REQUIRED ACTION:
Would you repeat every entry below word for word but drop the images?

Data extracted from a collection
================================

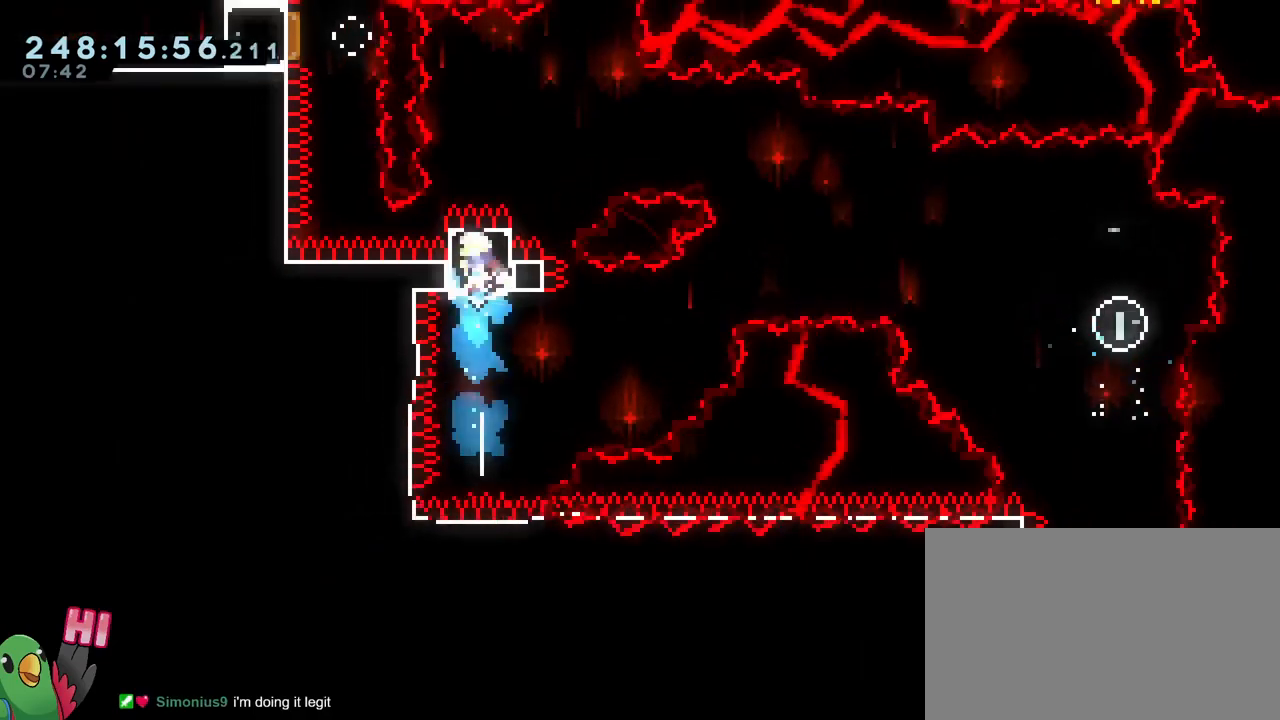
{"buttons": [], "left_stick": "up", "right_stick": "center", "events": [[84, "left_stick", "up-right"], [150, "right_stick", "left"], [217, "right_stick", "center"], [451, "left_stick", "up"]]}
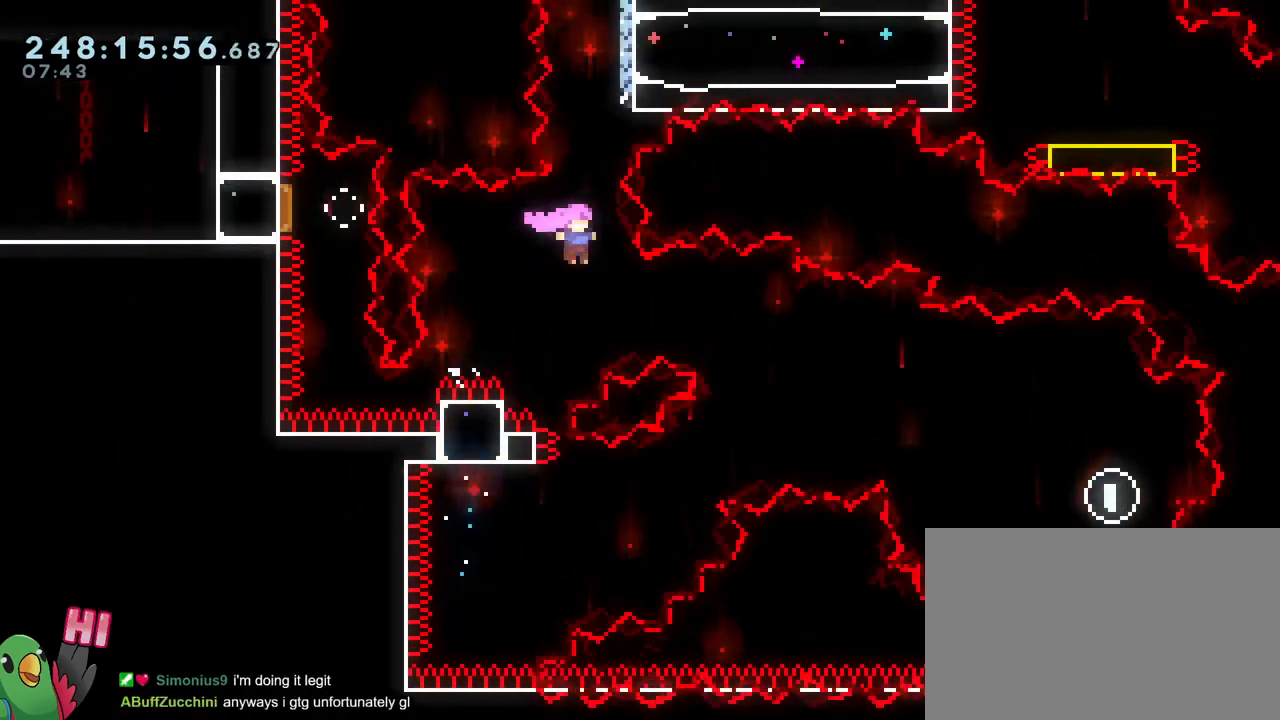
{"buttons": [], "left_stick": "right", "right_stick": "center", "events": [[50, "Y", "down"], [183, "Y", "up"], [233, "left_stick", "center"], [450, "left_stick", "right"]]}
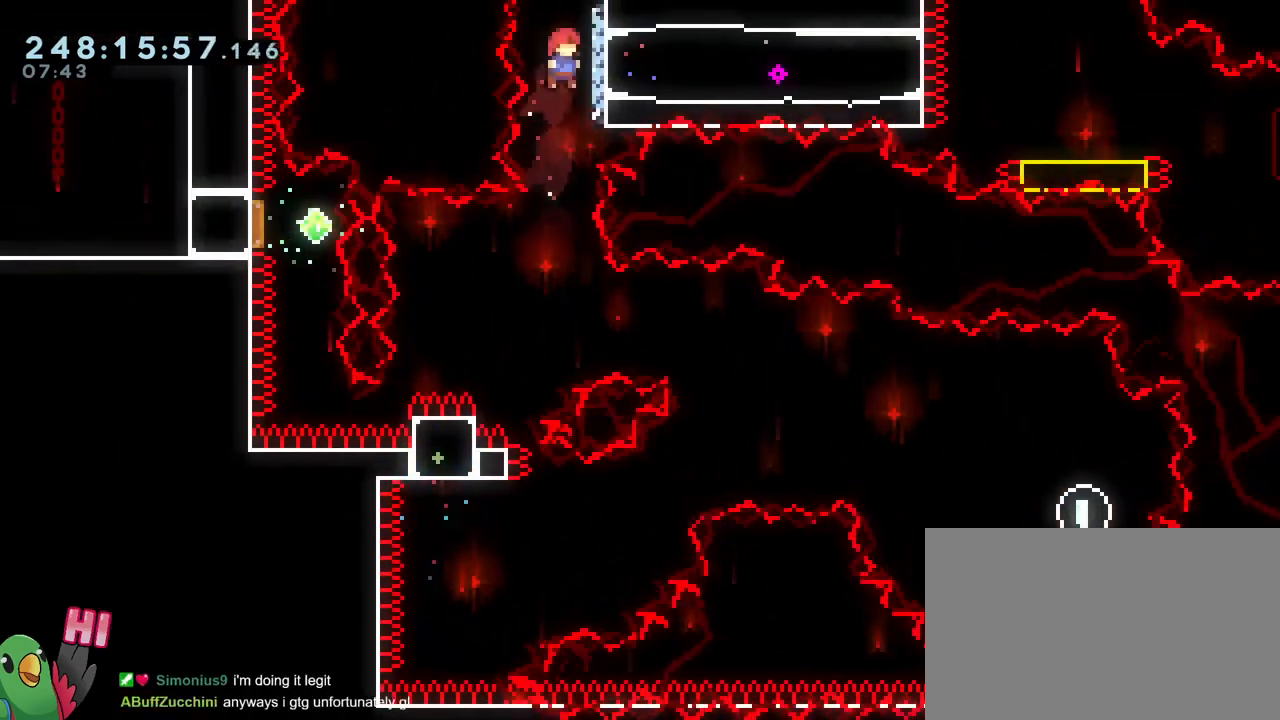
{"buttons": ["B"], "left_stick": "down", "right_stick": "center", "events": [[50, "Y", "down"], [167, "Y", "up"], [484, "left_stick", "down"], [501, "B", "down"]]}
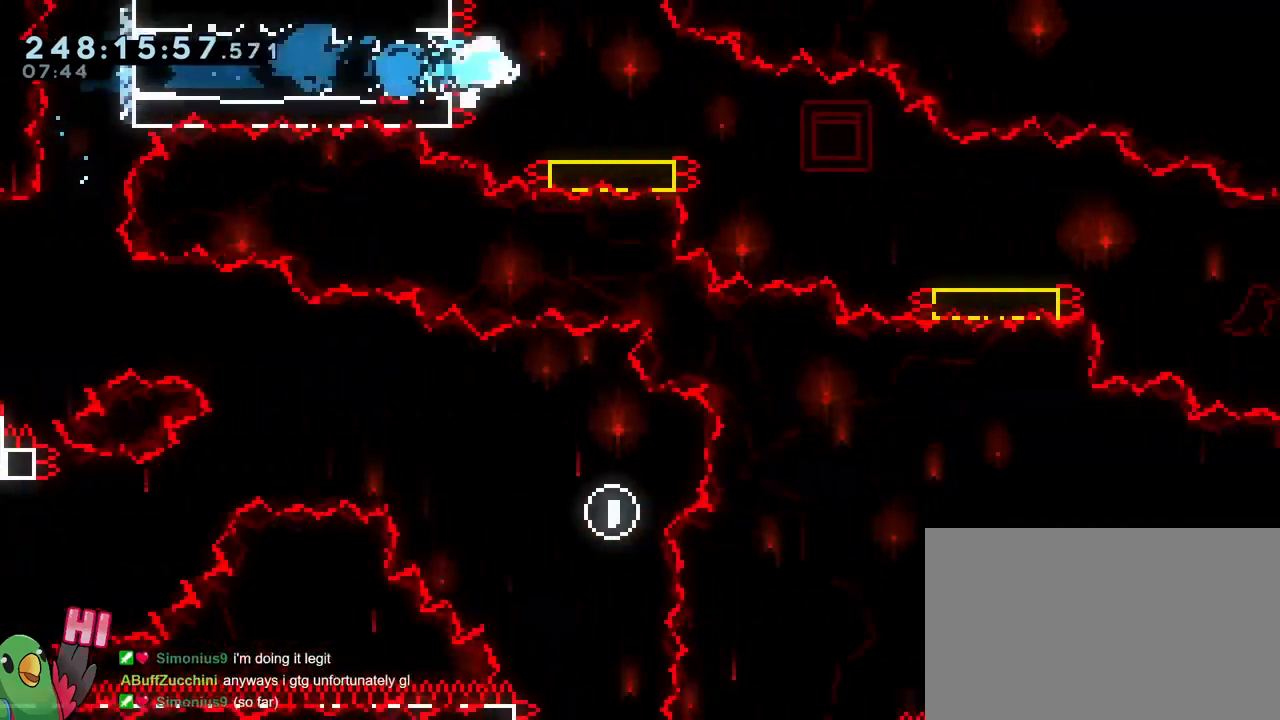
{"buttons": [], "left_stick": "down", "right_stick": "center", "events": [[50, "Y", "down"], [166, "Y", "up"], [183, "B", "up"], [267, "B", "down"], [333, "Y", "down"], [483, "B", "up"], [483, "Y", "up"]]}
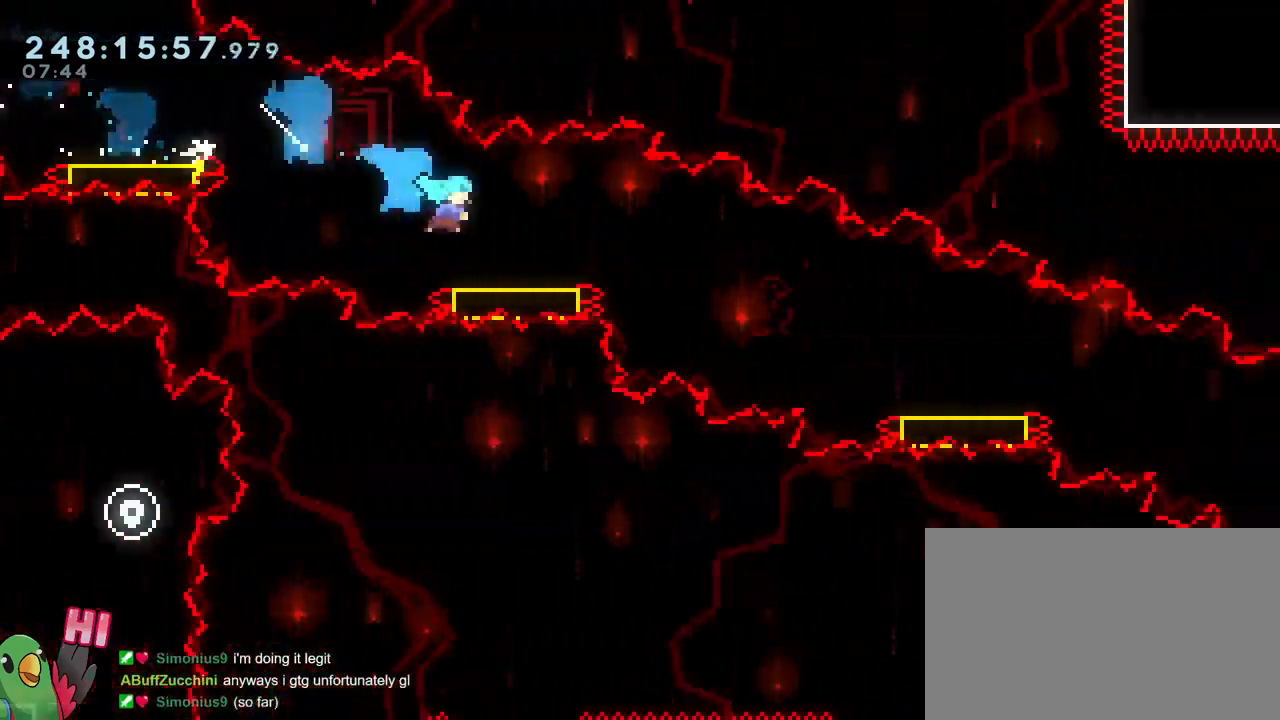
{"buttons": ["B"], "left_stick": "down", "right_stick": "center", "events": [[117, "B", "down"], [167, "Y", "down"], [300, "Y", "up"], [317, "B", "up"], [467, "B", "down"]]}
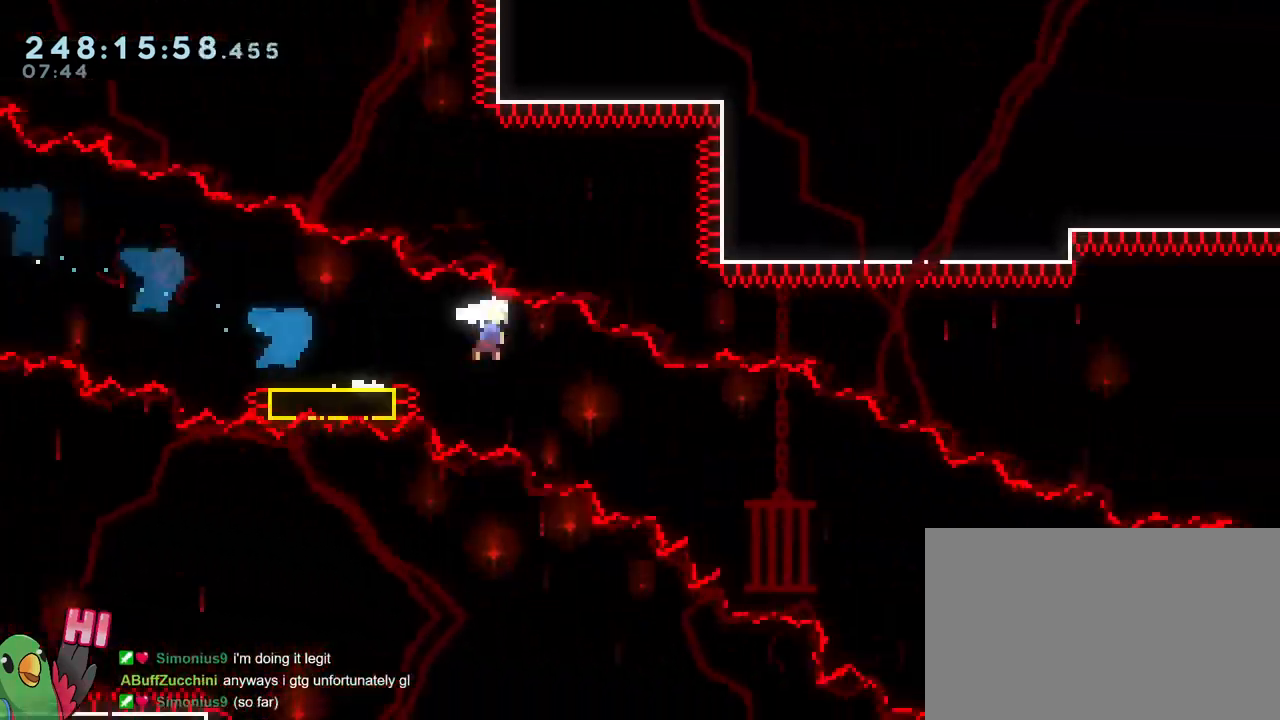
{"buttons": [], "left_stick": "right", "right_stick": "center", "events": [[33, "Y", "down"], [150, "Y", "up"], [183, "B", "up"], [333, "left_stick", "right"]]}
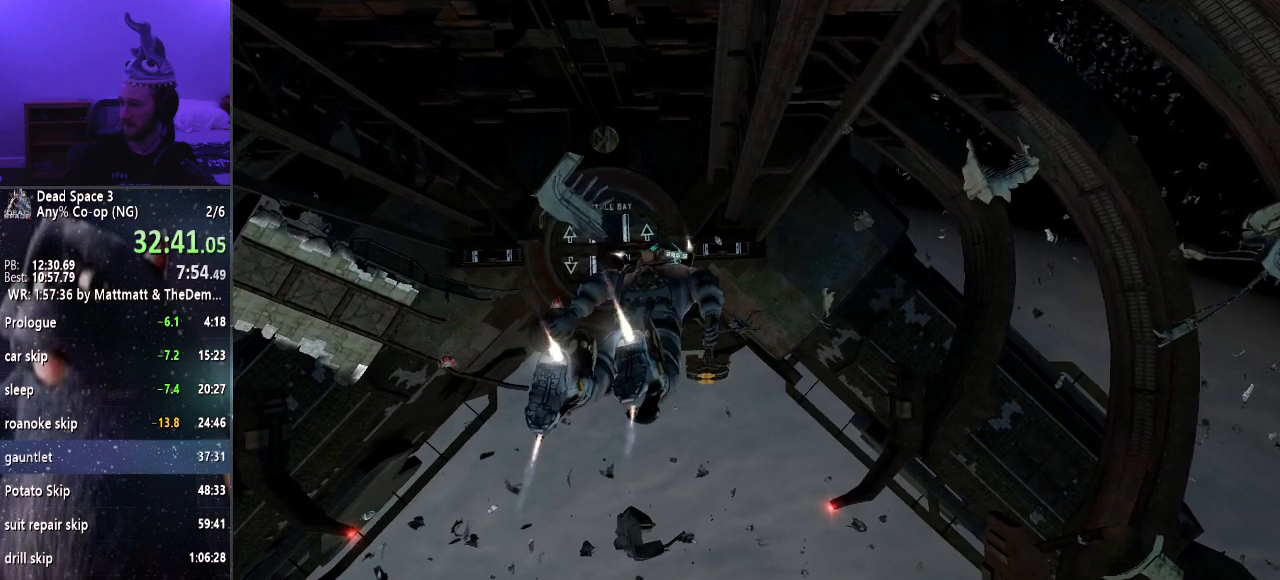
Gameplay with keyboard and mouse; each line is a JSON object with the keys and mouse buttons held at the frame after it. "events" lists presses ("down") and releases ("up") of "a", "alt", "c", "ctrl", "d", "e", "f", "q", "r", "s", "shift", "space", "tab", "v", "w", "x", "z", "mouse_left", "mouse_middle", "mouse_right", "mouse_wheel_up" and "mouse_wheel_down" between this image and that frame as [ms after this image, input, new state], when the widget could be followed in between. "mouse_left", "mouse_middle", "mouse_right", "mouse_wheel_up", "mouse_wheel_down" = the "left", "middle", "right", "wheel_up", "wheel_down" buttons of the "mouse" list. No other keys are recorded. Mouse movement is not recorded.
{"keys": ["shift", "w"], "mouse": [], "events": []}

================================

TASK SOLUTION:
{"buttons": [], "left_stick": "up", "right_stick": "center", "events": [[84, "left_stick", "up-right"], [150, "right_stick", "left"], [217, "right_stick", "center"], [451, "left_stick", "up"]]}
{"buttons": [], "left_stick": "right", "right_stick": "center", "events": [[50, "Y", "down"], [183, "Y", "up"], [233, "left_stick", "center"], [450, "left_stick", "right"]]}
{"buttons": ["B"], "left_stick": "down", "right_stick": "center", "events": [[50, "Y", "down"], [167, "Y", "up"], [484, "left_stick", "down"], [501, "B", "down"]]}
{"buttons": [], "left_stick": "down", "right_stick": "center", "events": [[50, "Y", "down"], [166, "Y", "up"], [183, "B", "up"], [267, "B", "down"], [333, "Y", "down"], [483, "B", "up"], [483, "Y", "up"]]}
{"buttons": ["B"], "left_stick": "down", "right_stick": "center", "events": [[117, "B", "down"], [167, "Y", "down"], [300, "Y", "up"], [317, "B", "up"], [467, "B", "down"]]}
{"buttons": [], "left_stick": "right", "right_stick": "center", "events": [[33, "Y", "down"], [150, "Y", "up"], [183, "B", "up"], [333, "left_stick", "right"]]}
Gameplay with keyboard and mouse; each line is a JSON object with the keys and mouse buttons held at the frame after it. "events" lists presses ("down") and releases ("up") of "a", "alt", "c", "ctrl", "d", "e", "f", "q", "r", "s", "shift", "space", "tab", "v", "w", "x", "z", "mouse_left", "mouse_middle", "mouse_right", "mouse_wheel_up" and "mouse_wheel_down" between this image and that frame as [ms after this image, input, new state], when the widget could be followed in between. "mouse_left", "mouse_middle", "mouse_right", "mouse_wheel_up", "mouse_wheel_down" = the "left", "middle", "right", "wheel_up", "wheel_down" buttons of the "mouse" list. No other keys are recorded. Mouse movement is not recorded.
{"keys": ["shift", "w"], "mouse": [], "events": []}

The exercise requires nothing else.